Last Updated: Friday, 15 December 2017, 16:28 GMT

Nigerian photographer assaulted in a government hospital

Publisher Committee to Protect Journalists
Publication Date 14 August 2012
Cite as Committee to Protect Journalists, Nigerian photographer assaulted in a government hospital, 14 August 2012, available at: [accessed 16 December 2017]
DisclaimerThis is not a UNHCR publication. UNHCR is not responsible for, nor does it necessarily endorse, its content. Any views expressed are solely those of the author or publisher and do not necessarily reflect those of UNHCR, the United Nations or its Member States.

Lagos, Nigeria, August 14, 2012 – The Committee to Protect Journalists calls on Nigerian authorities to immediately investigate an attack on the grounds of a government hospital that targeted a photographer seeking to cover the release of the remains of June plane crash victims to their families.

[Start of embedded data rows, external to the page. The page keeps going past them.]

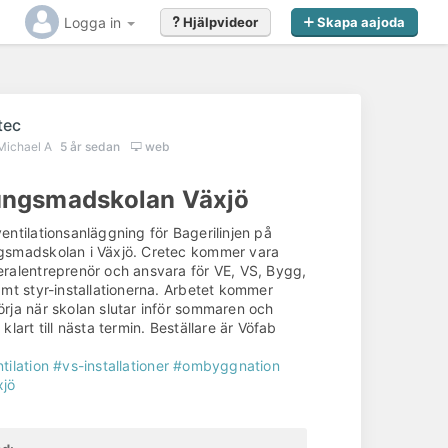
Logga in
Hjälpvideor
Skapa aajoda
tec
Michael A
5 år sedan
web
ngsmadskolan Växjö
entilationsanläggning för Bagerilinjen på
smadskolan i Växjö. Cretec kommer vara
ralentreprenör och ansvara för VE, VS, Bygg,
amt styr-installationerna. Arbetet kommer
rja när skolan slutar inför sommaren och
 klart till nästa termin. Beställare är Vöfab
tilation
#vs-installationer
#ombyggnation
xjö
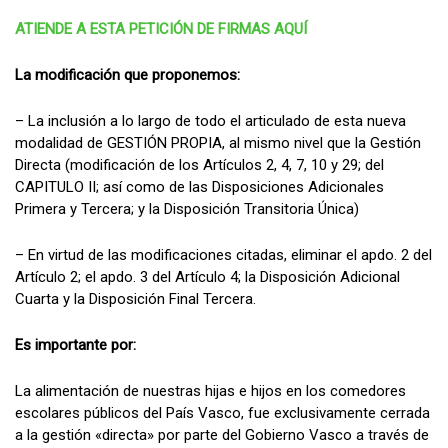
ATIENDE A ESTA PETICIÓN DE FIRMAS AQUÍ
La modificación que proponemos:
– La inclusión a lo largo de todo el articulado de esta nueva
modalidad de GESTIÓN PROPIA, al mismo nivel que la Gestión
Directa (modificación de los Artículos 2, 4, 7, 10 y 29; del
CAPITULO II; así como de las Disposiciones Adicionales
Primera y Tercera; y la Disposición Transitoria Única)
– En virtud de las modificaciones citadas, eliminar el apdo. 2 del
Artículo 2; el apdo. 3 del Artículo 4; la Disposición Adicional
Cuarta y la Disposición Final Tercera.
Es importante por:
La alimentación de nuestras hijas e hijos en los comedores
escolares públicos del País Vasco, fue exclusivamente cerrada
a la gestión «directa» por parte del Gobierno Vasco a través de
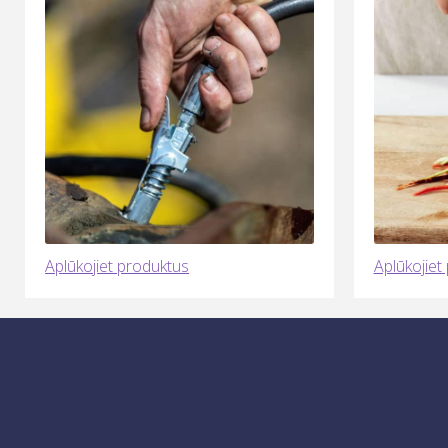
Aplūkojiet produktus
Aplūkojiet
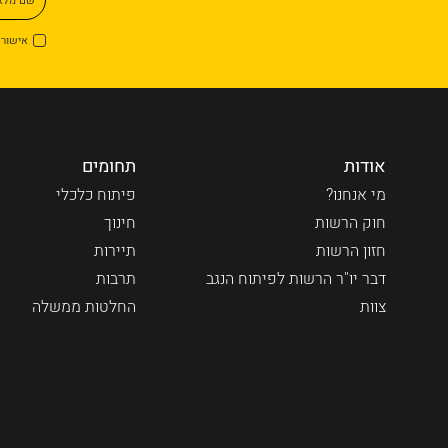
אישור 
אודות
תחומים
מי אנחנו?
פיתוח כלכלי
חוק הרשות
חינוך
חזון הרשות
תיירות
דבר יו"ר הרשות לפיתוח הנגב
תרבות
צוות
החלטות ממשלה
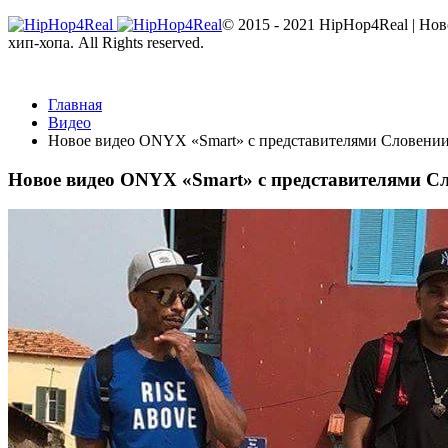
© 2015 - 2021 HipHop4Real | Но
хип-хопа. All Rights reserved.
Главная
Видео
Новое видео ONYX «Smart» с представителями Словени
Новое видео ONYX «Smart» с представителями С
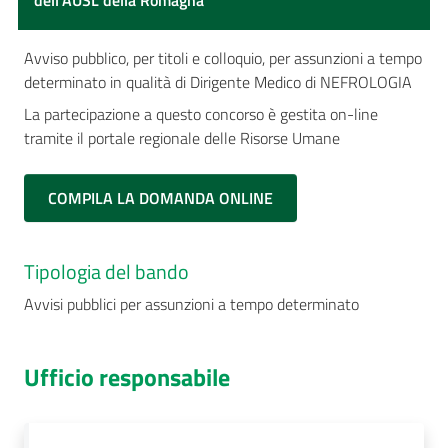
dell'AUSL della Romagna
Avviso pubblico, per titoli e colloquio, per assunzioni a tempo
determinato in qualità di Dirigente Medico di NEFROLOGIA
La partecipazione a questo concorso è gestita on-line
tramite il portale regionale delle Risorse Umane
COMPILA LA DOMANDA ONLINE
Tipologia del bando
Avvisi pubblici per assunzioni a tempo determinato
Ufficio responsabile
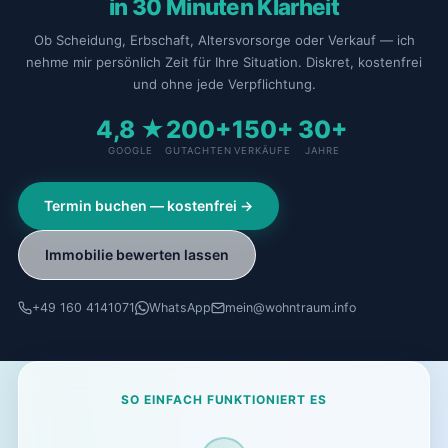
in 30 Minuten Klarheit
Ob Scheidung, Erbschaft, Altersvorsorge oder Verkauf — ich
nehme mir persönlich Zeit für Ihre Situation. Diskret, kostenfrei
und ohne jede Verpflichtung.
4,8 ★
200+
150+
30+
GOOGLE
GUTACHTEN
VERKÄUFE
JAHRE
Termin buchen — kostenfrei →
Immobilie bewerten lassen
+49 160 4141071
WhatsApp
mein@wohntraum.info
SO EINFACH FUNKTIONIERT ES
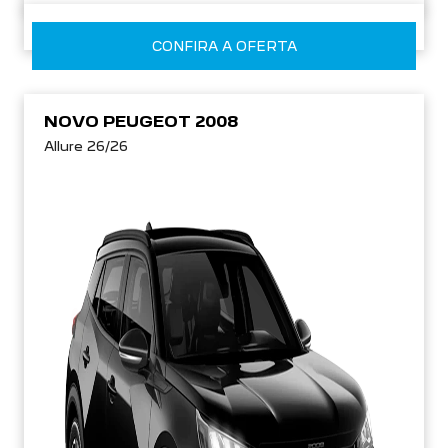
CONFIRA A OFERTA
NOVO PEUGEOT 2008
Allure 26/26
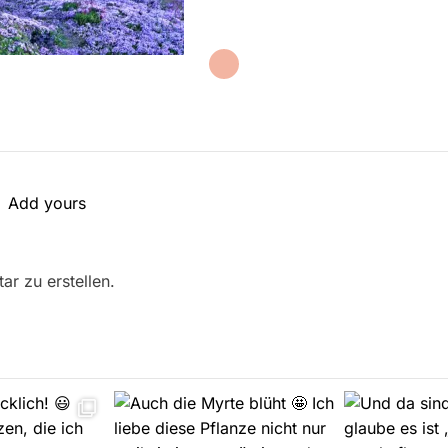
Add yours
r zu erstellen.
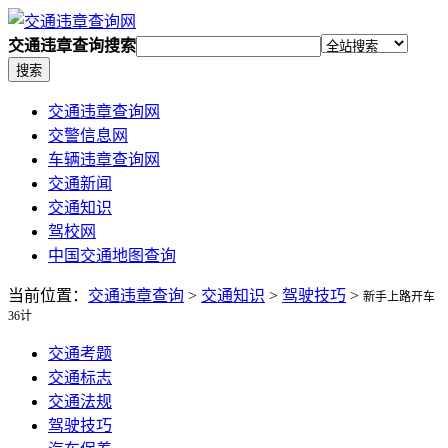
交通违章查询搜索
搜索
交通违章查询网
交警信息网
车辆违章查询网
交通新闻
交通知识
驾校网
中国交通地图查询
当前位置：
交通违章查询
>
交通知识
>
驾驶技巧
>
新手上路开车
36计
交通考题
交通标志
交通法规
驾驶技巧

Four assailants beat Benedict Uwalaka, a journalist for Leadership newspaper, with bottles, sticks, and their fists on Thursday as he tried to photograph vehicles that were parked on the grounds of the Lagos State University Teaching Hospital (LASUTH) blocking access to the mortuary, according to news reports and video footage of the incident. Uwalaka suffered serious injuries to his face, his employer reported. News accounts reported that the assailants, who were identified as attendants of the hospital mortuary, also stole Uwalaka's mobile phones, camera, and 100,000 naira (US$636).

In response to CPJ's inquiries, the hospital denied responsibility for the attack and said that the mortuary, though on LASUTH premises, was owned and run by TOS Funeral, a private company.

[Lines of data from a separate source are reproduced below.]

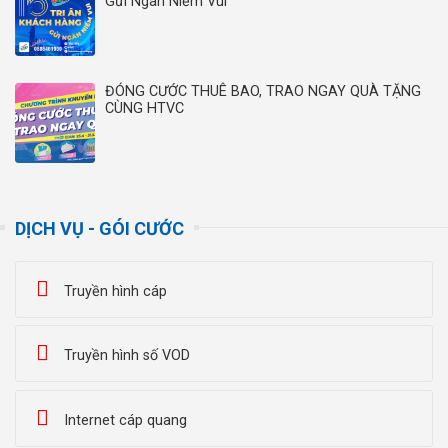
Gửi Ngàn Niềm Vui”
ĐÓNG CƯỚC THUÊ BAO, TRAO NGAY QUÀ TẶNG
CÙNG HTVC
DỊCH VỤ - GÓI CƯỚC
Truyền hình cáp
Truyền hình số VOD
Internet cáp quang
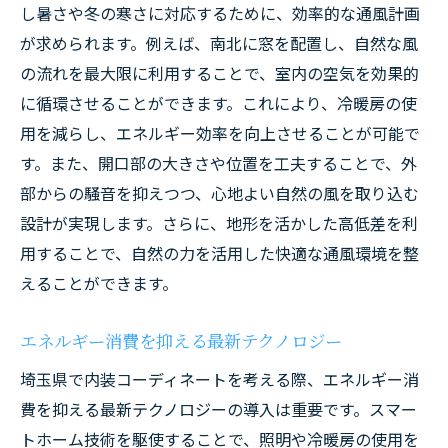
し暑さや冬の寒さに対応するために、効率的な通風計画
が求められます。例えば、南北に窓を配置し、自然な風
の流れを最大限に利用することで、室内の空気を効果的
に循環させることができます。これにより、冷暖房の使
用を減らし、エネルギー効率を向上させることが可能で
す。また、開口部の大きさや位置を工夫することで、外
部からの騒音を抑えつつ、心地よい自然の風を取り込む
設計が実現します。さらに、地形を活かした高低差を利
用することで、自然の力を活用した快適な通風環境を整
えることができます。
エネルギー消費を抑える最新テクノロジー
埼玉県で内装コーディネートを考える際、エネルギー消
費を抑える最新テクノロジーの導入は重要です。スマー
トホーム技術を駆使することで、照明や冷暖房の使用を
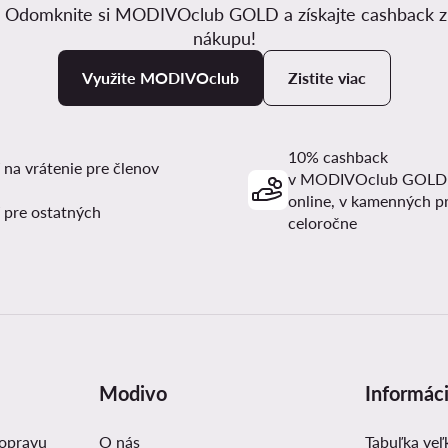
. Odomknite si MODIVOclub GOLD a získajte cashback 
nákupu!
Využite MODIVOclub
Zistite viac
10% cashback
 na vrátenie pre členov
v MODIVOclub GOLD
online, v kamenných p
 pre ostatných
celoročne
Modivo
Informác
dopravu
O nás
Tabuľka veľ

Leadership has publicly accused two staffers of TOS Funeral of assaulting Uwalaka and reported that police had yet to arrest the suspects. In a telephone interview with CPJ, Ngozi Braide, the Lagos State Police spokesman, refused to discuss the attack.

Dele Ogunsola, the director of TOS Funeral, told CPJ that Uwalaka had instigated the violence. "It is wrong for a journalist to want to publish pictures of remains. It's very unsympathetic to families," he said. Uwalaka rejected the accusations, and told CPJ that he had identified his attackers in the police station today.

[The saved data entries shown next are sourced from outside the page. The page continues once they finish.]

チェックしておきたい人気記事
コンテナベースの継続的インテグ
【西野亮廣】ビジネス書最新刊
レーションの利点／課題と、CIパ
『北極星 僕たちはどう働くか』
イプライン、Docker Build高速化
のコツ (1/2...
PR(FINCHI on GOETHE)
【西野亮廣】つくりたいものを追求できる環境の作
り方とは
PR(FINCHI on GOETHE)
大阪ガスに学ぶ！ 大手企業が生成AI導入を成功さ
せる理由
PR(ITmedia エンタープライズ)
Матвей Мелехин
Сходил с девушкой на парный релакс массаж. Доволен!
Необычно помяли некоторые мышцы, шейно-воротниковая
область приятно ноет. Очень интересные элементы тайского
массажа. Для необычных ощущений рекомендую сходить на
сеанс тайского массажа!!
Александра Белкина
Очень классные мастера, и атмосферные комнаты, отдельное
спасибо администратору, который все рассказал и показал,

"Benedict Uwalaka had a right to document a sensitive event of significant public interest without being assaulted by self-appointed monitors of what constitutes news," said CPJ Africa Advocacy Coordinator Mohamed Keita from New York. "We call on Nigerian police in Lagos to bring the perpetrators to justice immediately."

Babatunde Fashola, governor of Lagos State, has promised to bring the assailants to justice, according to news reports. The Nigeria Union of Journalists has also threatened legal action against the management of the government hospital, news reports said.

More than 150 people were killed when a Dana Air plane plunged into a residential neighbourhood of the commercial city of Lagos on June 3, according to news reports. Following the tragedy, the Nigerian government grounded all planes of Dana Air, pending investigations.